Obvio es decir que nos miramos contrariados por la imposibilidad de mantener una conversación normal entre comensales. Porque además de comer, uno quiere charlar con la familia. Pero eso resultó imposible. Mientras los músicos impostores pasaban de las marchas militares a 'los pajaritos' y retornaban al himno nacional, sucesivos vendedores ambulantes pasaba por la mesa ofreciendo bolsos falsificados de marcas reconocidas, adulteradas gafas de sol o copias de CDs del último Pablo Alborán.

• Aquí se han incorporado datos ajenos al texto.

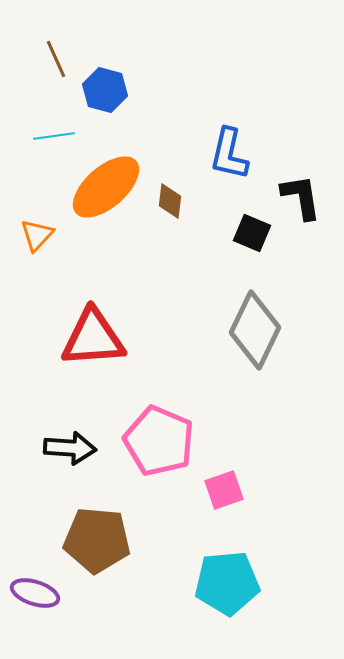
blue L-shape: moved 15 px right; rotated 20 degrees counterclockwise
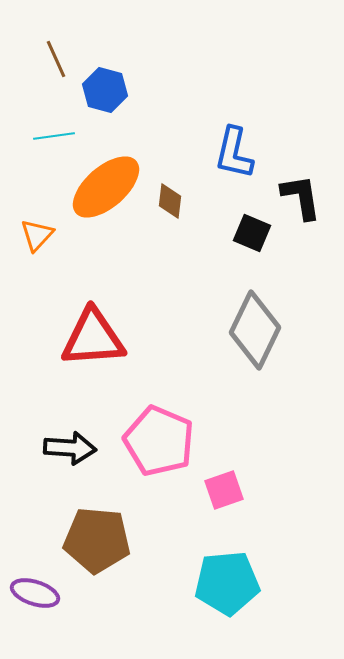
blue L-shape: moved 5 px right, 1 px up
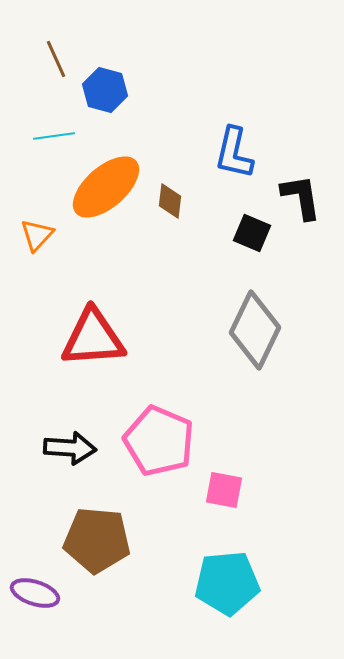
pink square: rotated 30 degrees clockwise
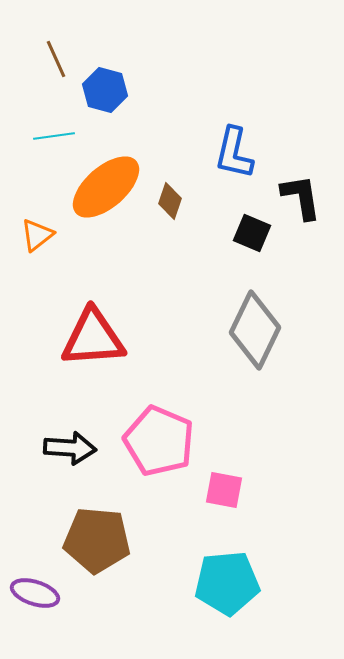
brown diamond: rotated 12 degrees clockwise
orange triangle: rotated 9 degrees clockwise
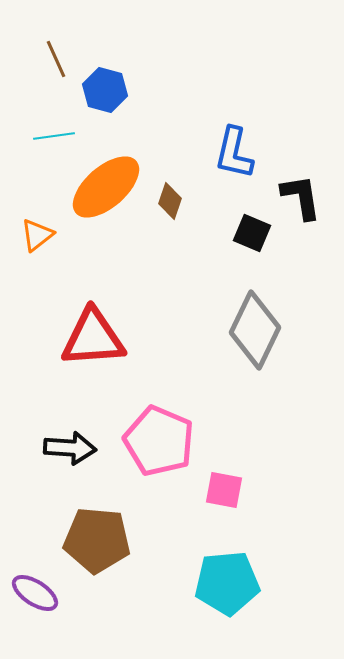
purple ellipse: rotated 15 degrees clockwise
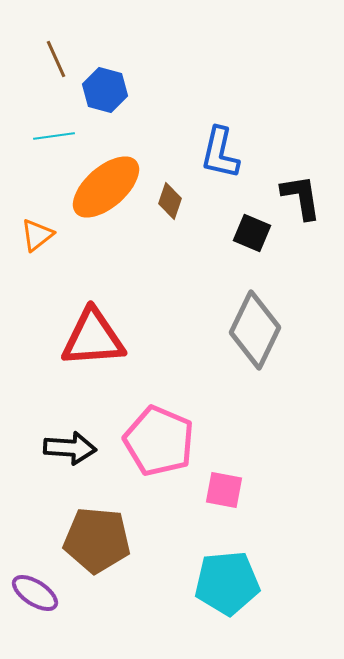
blue L-shape: moved 14 px left
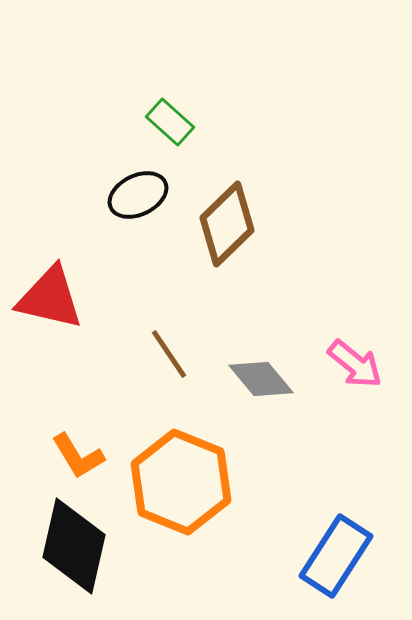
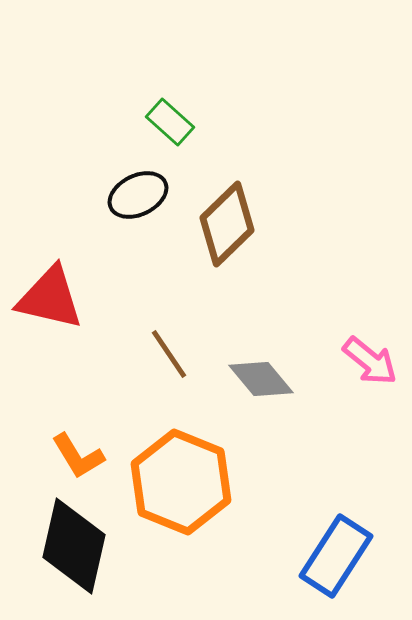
pink arrow: moved 15 px right, 3 px up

Pero no terminó ahí la cosa. Cuando pensábamos que por fin íbamos a tener nuestra pretendida cháchara, llegó una doble actuación de un ya reconocido 'monstruo de la canción' paleña con su identificable «¡Qué duro es el directo!». Tras destrozar 'María la portuguesa' debió intuir el pensamiento de más de un obligado oyente y se arrancó por 'Dame veneno que quiero morir'. Así que terminamos rápido nuestro almuerzo y decidimos tomarnos el postre en casa.
Un informe reciente de la OMS vuelve a situar a España en el liderazgo mundial del ruido. Tan sólo nos gana Japón. Seguimos asociando el ruido a algo cultural, casi imprescindible. Y no hace falta irse a Valencia y a sus tracas por Fallas. Aquí en Málaga tenemos nuestros 'petardos'. Da igual un merdellón con Camela a toda mecha en su vehículo que los cohetes o campanas que celebran las mil y una vírgenes a horas intempestivas. Si no hay ruido, es como si no existieran. Cualquiera diría que exigen que no quede duda de nuestra atrabiliaria incivilización.